* [DIRECTIONS FOR THIS TASK] Reproduce the listing below as it stands. Leave out each image.

* [GIVEN DATA]
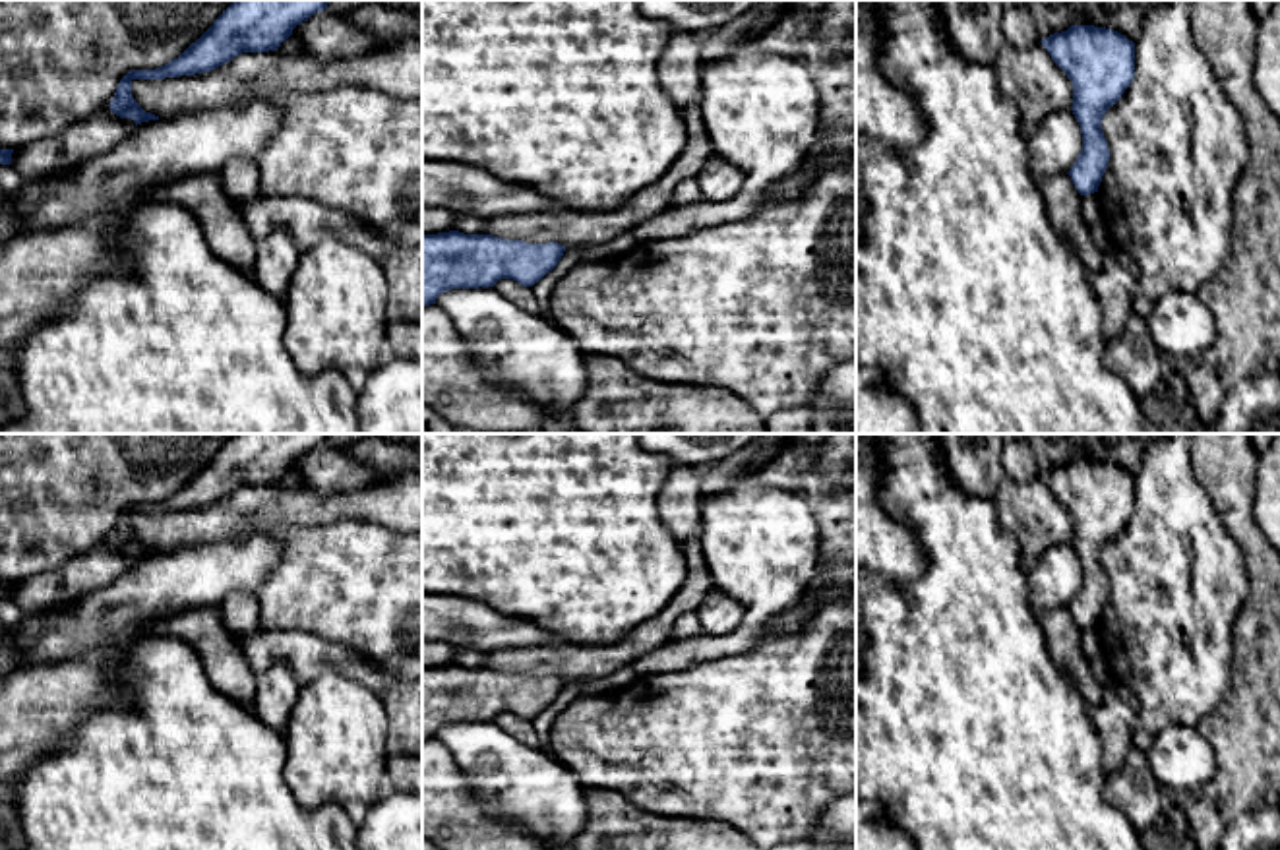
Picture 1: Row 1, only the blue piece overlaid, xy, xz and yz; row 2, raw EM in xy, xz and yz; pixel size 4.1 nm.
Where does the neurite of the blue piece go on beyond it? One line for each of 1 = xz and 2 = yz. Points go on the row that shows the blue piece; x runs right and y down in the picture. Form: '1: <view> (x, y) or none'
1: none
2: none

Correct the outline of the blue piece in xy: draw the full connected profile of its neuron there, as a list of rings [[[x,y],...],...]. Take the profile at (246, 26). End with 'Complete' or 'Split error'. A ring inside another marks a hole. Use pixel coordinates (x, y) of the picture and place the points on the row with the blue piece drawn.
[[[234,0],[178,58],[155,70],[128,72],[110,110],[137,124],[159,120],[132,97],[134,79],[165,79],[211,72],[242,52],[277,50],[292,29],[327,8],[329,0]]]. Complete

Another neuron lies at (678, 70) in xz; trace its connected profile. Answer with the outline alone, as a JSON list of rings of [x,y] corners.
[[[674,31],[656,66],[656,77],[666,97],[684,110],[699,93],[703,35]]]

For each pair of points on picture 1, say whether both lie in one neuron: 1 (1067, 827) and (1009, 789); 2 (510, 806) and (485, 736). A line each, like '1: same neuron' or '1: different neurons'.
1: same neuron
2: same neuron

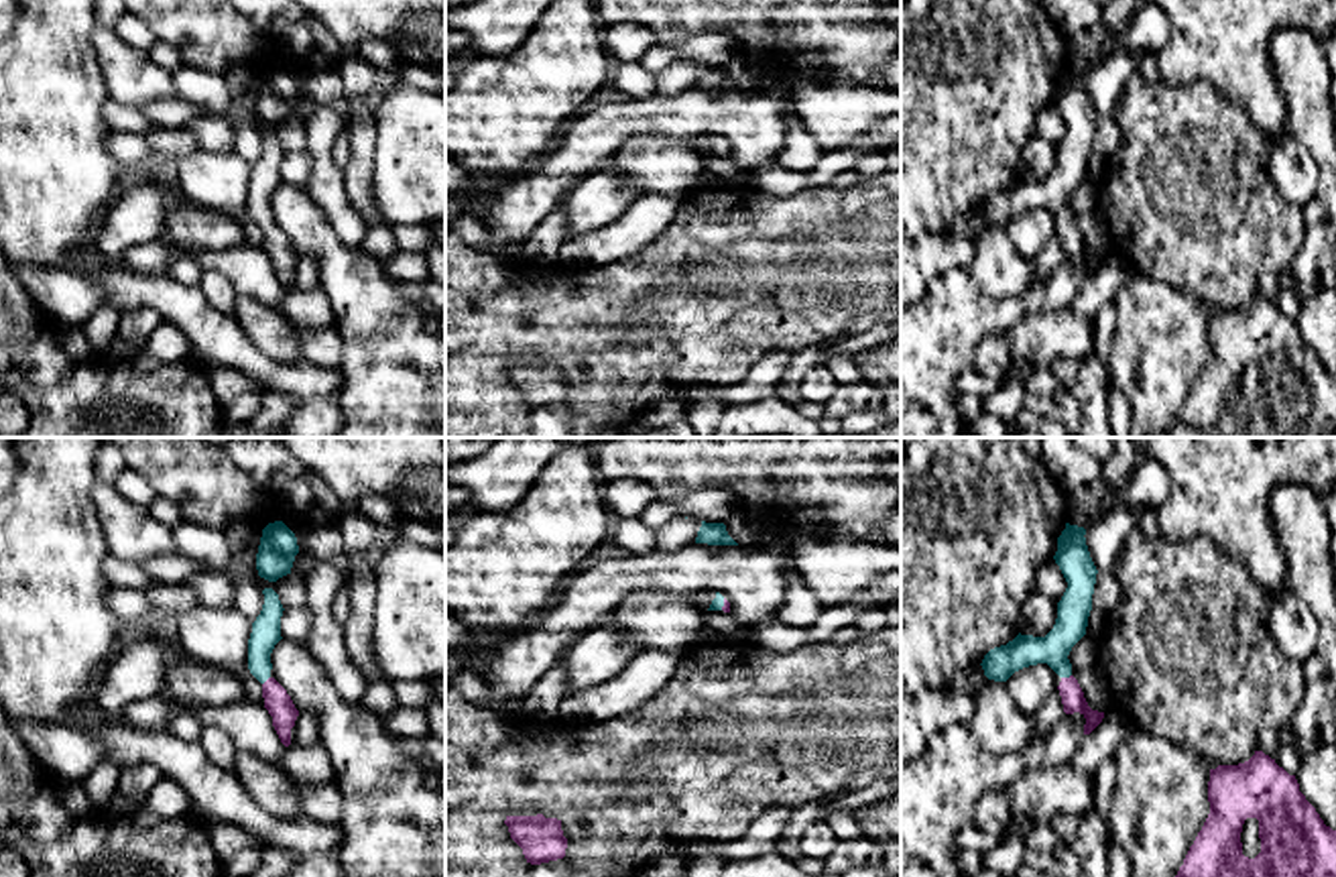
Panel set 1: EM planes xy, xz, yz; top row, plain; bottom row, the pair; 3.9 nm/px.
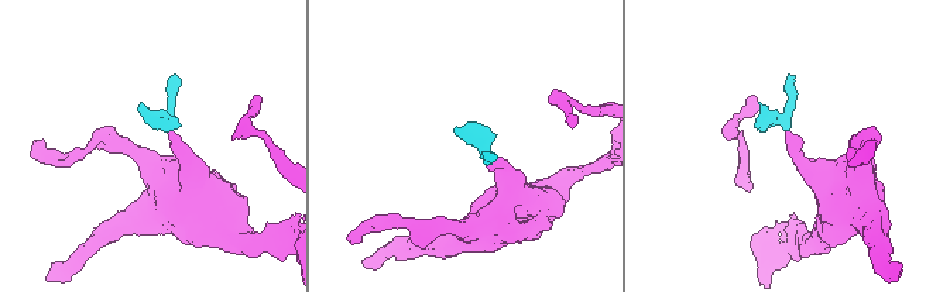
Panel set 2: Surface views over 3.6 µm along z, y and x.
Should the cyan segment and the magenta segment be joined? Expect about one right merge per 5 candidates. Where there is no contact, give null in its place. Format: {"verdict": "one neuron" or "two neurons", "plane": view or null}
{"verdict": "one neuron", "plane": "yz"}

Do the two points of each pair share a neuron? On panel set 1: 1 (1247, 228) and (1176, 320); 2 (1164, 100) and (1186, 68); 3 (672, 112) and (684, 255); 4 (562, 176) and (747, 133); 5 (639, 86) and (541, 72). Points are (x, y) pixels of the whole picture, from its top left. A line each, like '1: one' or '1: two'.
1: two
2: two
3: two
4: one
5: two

* [EXERCISE SOLUTION]
Picture 1: Row 1, only the blue piece overlaid, xy, xz and yz; row 2, raw EM in xy, xz and yz; pixel size 4.1 nm.
Where does the neurite of the blue piece go on beyond it? One line for each of 1 = xz and 2 = yz. Points go on the row that shows the blue piece; x runs right and y down in the picture. Form: '1: <view> (x, y) or none'
1: none
2: none

Correct the outline of the blue piece in xy: draw the full connected profile of its neuron there, as a list of rings [[[x,y],...],...]. Take the profile at (246, 26). End with 'Complete' or 'Split error'. A ring inside another marks a hole. Use pixel coordinates (x, y) of the picture and place the points on the row with the blue piece drawn.
[[[234,0],[178,58],[155,70],[128,72],[110,110],[137,124],[159,120],[132,97],[134,79],[165,79],[211,72],[242,52],[277,50],[292,29],[327,8],[329,0]]]. Complete

Another neuron lies at (678, 70) in xz; trace its connected profile. Answer with the outline alone, as a JSON list of rings of [x,y] corners.
[[[674,31],[656,66],[656,77],[666,97],[684,110],[699,93],[703,35]]]

For each pair of points on picture 1, say whether both lie in one neuron: 1 (1067, 827) and (1009, 789); 2 (510, 806) and (485, 736). A line each, like '1: same neuron' or '1: different neurons'.
1: same neuron
2: same neuron

Panel set 1: EM planes xy, xz, yz; top row, plain; bottom row, the pair; 3.9 nm/px.
Panel set 2: Surface views over 3.6 µm along z, y and x.
Should the cyan segment and the magenta segment be joined? Expect about one right merge per 5 candidates. Where there is no contact, give null in its place. Format: {"verdict": "one neuron" or "two neurons", "plane": view or null}
{"verdict": "one neuron", "plane": "yz"}

Do the two points of each pair share a neuron? On panel set 1: 1 (1247, 228) and (1176, 320); 2 (1164, 100) and (1186, 68); 3 (672, 112) and (684, 255); 4 (562, 176) and (747, 133); 5 (639, 86) and (541, 72). Points are (x, y) pixels of the whole picture, from its top left. A line each, like '1: one' or '1: two'.
1: two
2: two
3: two
4: one
5: two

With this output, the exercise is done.